SLAM: Did you kind of have to be your own support system growing up?
DH: I had my parents. But for the most part I was always playing basketball, always working out, you know, it was just me. I knew that it was great to have people around, but if I wanted to make it in the NBA and be successful, I really had to push myself.
SLAM: How important is it for kids to have role models in their lives?
DH: I think it’s very important for kids to have role models. You need somebody to look up to and you need somebody to motivate you to want to be the best. And having an opportunity to sit and talk with somebody in the top of their profession, it makes you want to get there even more.
SLAM: What kind of advice would you give younger athletes looking to get better at their sport? And how do you hope to inspire kids today?
DH: Well, I just want kids to hear what I went through, my story to get here. It wasn’t easy. Getting to the NBA, a lot of people think you just have to be tall. There are a lot of tall people and a lot of people play basketball in the world and to be a part of the National Basketball Association, there are only 400 guys out of the millions that play, it’s a blessing and it’s a lot of hard work.
I just want to share that story and try to motivate them, not just to play basketball, but to motivate them to do whatever they want in life, and help them understand there’s a price you have to pay to get to the top.
SLAM: How have your experiences growing up contributed to the leadership you exhibit on the basketball court?
DH: It’s been great because I understand what it takes to get to the top. You really have to push yourself. You can’t think about failure. It has to be, ‘I know I’m gonna make it, I know I’m gonna get this.’ No matter how many times I try, mess up or miss shot, I’m gonna keep going. That’s helped me out a lot.
SLAM: Are there particular veteran players in the NBA who serve as mentors to the younger guys coming into the League?
DH: Well you have a lot of [veterans] who aren’t really the big name guys. They’re people that you can really just sit and talk to. And they’re willing to tell you and share with you anything you want to know about life in the NBA, how to handle certain situations.
They’re guys who played for years, and they’ve been through every situation that young players are gonna go through, or have gone through. So it’s always good to be able to talk to those guys.
SLAM: Have there been any veterans in particular that have helped you out during your time in the NBA?
DH: Tony Battie. He’s always been one of the guys who have really helped me out since I entered the League. We still talk to this day and I do really appreciate it.

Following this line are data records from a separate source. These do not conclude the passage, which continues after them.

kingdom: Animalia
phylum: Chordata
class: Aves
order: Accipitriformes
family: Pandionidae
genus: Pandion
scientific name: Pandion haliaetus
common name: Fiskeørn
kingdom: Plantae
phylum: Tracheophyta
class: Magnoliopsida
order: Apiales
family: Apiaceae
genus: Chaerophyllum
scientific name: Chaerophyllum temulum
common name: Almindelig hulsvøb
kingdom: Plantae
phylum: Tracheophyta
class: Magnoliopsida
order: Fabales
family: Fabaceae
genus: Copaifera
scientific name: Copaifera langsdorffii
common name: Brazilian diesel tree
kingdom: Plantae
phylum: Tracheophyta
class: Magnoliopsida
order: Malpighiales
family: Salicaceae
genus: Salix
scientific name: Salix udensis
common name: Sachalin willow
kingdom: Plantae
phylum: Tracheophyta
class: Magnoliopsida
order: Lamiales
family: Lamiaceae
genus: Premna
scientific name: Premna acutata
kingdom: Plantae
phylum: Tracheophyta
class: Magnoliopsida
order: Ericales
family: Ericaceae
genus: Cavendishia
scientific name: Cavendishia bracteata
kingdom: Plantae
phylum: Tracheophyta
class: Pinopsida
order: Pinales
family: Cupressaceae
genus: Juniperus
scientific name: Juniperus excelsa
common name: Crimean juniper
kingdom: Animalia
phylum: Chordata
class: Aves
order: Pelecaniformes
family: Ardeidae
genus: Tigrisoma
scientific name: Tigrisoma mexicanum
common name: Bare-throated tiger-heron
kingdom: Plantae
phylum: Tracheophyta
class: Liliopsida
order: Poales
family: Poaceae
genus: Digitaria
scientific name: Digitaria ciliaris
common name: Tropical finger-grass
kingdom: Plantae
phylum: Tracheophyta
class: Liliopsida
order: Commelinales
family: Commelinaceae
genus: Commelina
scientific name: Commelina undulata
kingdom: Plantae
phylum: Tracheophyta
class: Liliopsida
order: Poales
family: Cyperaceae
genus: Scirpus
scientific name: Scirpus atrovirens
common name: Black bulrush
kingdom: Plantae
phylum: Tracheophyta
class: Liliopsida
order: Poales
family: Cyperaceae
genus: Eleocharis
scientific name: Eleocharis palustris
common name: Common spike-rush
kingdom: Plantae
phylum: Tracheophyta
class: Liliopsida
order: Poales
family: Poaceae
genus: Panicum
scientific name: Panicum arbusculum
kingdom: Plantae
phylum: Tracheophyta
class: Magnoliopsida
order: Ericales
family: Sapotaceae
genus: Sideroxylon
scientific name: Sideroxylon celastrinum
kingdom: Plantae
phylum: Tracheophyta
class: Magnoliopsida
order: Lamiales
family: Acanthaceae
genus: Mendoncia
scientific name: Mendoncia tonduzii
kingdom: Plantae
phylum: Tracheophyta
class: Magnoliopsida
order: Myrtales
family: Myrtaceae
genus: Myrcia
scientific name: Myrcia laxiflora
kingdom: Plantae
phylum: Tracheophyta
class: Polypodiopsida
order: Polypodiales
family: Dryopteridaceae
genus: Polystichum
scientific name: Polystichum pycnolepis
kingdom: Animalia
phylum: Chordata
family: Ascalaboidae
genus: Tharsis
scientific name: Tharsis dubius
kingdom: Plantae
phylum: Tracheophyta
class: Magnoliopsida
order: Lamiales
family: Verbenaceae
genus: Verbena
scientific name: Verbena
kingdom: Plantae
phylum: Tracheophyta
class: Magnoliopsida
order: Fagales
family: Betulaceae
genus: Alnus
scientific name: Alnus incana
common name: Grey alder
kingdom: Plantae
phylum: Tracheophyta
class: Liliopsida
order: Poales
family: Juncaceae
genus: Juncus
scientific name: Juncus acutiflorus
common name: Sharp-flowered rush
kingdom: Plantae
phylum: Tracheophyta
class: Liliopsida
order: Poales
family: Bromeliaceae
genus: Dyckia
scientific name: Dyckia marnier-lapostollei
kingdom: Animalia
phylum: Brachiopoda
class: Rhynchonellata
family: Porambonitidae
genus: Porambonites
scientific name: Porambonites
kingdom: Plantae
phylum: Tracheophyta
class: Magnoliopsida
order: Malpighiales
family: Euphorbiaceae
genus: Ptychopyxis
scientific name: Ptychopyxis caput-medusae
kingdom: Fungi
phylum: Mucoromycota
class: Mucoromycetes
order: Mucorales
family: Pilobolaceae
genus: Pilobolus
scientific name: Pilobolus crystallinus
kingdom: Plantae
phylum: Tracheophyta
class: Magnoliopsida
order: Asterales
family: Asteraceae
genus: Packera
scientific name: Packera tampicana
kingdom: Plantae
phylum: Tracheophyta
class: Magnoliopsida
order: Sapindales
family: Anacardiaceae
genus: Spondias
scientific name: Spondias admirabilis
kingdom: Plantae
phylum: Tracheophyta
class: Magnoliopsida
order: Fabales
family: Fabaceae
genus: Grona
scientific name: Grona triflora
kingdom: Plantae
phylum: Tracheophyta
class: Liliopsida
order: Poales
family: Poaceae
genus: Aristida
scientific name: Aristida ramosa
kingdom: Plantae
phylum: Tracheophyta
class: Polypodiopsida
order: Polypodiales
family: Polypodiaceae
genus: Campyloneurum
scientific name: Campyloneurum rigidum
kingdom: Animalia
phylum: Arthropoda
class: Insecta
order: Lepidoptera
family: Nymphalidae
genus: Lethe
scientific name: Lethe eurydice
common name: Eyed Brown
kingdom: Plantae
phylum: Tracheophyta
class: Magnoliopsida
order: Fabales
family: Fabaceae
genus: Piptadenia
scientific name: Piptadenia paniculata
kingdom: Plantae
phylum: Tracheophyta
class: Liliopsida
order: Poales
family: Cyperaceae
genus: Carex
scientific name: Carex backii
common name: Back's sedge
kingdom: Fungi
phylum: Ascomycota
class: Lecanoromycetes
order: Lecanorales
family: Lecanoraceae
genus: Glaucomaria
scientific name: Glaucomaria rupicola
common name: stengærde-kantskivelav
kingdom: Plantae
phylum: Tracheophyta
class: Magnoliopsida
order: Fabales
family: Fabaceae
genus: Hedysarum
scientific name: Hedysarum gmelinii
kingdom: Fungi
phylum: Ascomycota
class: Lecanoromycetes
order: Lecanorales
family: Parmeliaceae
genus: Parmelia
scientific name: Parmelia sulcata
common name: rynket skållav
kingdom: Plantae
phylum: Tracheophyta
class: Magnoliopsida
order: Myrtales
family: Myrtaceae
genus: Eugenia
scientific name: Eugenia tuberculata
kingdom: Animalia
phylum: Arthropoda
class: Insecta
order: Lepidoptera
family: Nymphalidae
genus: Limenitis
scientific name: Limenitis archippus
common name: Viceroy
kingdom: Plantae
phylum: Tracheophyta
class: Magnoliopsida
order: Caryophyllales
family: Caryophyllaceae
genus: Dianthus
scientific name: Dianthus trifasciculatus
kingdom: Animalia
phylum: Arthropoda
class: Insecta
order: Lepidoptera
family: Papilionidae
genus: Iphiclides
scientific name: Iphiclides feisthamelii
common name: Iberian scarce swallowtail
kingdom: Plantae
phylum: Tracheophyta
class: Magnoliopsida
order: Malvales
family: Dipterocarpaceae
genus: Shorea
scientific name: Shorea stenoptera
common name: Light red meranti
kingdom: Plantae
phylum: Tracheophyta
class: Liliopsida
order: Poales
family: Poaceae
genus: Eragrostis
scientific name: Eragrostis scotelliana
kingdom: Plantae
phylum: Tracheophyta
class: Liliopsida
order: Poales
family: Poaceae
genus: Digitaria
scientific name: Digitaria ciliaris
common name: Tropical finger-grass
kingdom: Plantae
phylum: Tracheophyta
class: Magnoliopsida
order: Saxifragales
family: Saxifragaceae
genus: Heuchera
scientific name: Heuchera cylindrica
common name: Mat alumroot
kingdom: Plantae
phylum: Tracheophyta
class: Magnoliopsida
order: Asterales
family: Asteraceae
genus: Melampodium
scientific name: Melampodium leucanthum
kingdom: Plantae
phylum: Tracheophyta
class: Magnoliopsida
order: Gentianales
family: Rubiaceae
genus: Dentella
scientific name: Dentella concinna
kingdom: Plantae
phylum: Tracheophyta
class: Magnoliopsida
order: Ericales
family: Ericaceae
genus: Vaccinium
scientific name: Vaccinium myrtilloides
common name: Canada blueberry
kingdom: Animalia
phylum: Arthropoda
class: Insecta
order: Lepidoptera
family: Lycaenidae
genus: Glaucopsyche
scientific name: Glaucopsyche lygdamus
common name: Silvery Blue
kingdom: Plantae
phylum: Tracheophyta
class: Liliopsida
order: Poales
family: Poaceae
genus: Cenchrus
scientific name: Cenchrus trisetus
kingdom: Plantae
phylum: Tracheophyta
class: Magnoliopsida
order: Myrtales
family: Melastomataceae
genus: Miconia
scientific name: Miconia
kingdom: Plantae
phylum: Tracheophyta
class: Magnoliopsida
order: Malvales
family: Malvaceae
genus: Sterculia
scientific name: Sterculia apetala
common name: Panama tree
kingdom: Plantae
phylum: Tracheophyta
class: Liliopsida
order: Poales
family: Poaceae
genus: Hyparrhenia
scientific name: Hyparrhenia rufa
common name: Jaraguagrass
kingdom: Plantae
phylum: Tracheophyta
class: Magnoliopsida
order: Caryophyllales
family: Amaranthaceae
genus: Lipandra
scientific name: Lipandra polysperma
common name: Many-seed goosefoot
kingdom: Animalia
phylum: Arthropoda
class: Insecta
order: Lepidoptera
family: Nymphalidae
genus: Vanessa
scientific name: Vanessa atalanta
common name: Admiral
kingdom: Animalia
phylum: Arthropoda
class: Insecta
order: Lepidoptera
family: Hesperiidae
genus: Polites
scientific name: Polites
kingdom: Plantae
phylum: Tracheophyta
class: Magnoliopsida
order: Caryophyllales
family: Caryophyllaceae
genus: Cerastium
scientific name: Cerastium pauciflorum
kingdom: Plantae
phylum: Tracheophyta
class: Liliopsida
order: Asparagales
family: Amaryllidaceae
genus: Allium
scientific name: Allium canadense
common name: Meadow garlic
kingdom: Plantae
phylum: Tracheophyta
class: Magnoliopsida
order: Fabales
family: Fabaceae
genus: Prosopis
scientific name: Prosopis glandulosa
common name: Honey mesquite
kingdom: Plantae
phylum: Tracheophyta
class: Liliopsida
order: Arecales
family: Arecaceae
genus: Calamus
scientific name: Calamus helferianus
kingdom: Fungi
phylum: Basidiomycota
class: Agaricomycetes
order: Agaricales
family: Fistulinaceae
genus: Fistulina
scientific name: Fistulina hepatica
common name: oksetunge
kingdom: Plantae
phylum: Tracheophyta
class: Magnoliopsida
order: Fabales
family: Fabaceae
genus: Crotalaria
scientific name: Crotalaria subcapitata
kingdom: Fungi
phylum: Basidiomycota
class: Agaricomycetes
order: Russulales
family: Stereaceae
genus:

SLAM: It was an up-and-down season for the Lakers this year—did you look to Battie for advice during times like these?
DH: Oh yeah. We’ve had plenty of talks this year and he’s been great. You know, a lot of the tough times that I’ve had have reminded me of some of the things I went through growing up trying to get to the NBA.
It’s just pushed me to keep going, coming off major surgery and playing. A lot of the things I went through growing up really helped me. Then having a guy like Tony to talk me through it was great.
SLAM: You’ve got a big decision coming up with free agency—how important is it to have someone like Battie when making choices like that?
DH: It’s very important that you have people that can give you their advice and tell you what they think about a certain situation. But at the end of the day, that decision totally comes down to me, and whenever you make decisions in life you have people advise you, but you have to go with what’s best for you and what makes yourself happy. You can’t really worry about what anybody else thinks about it. You just have to really focus on what’s important.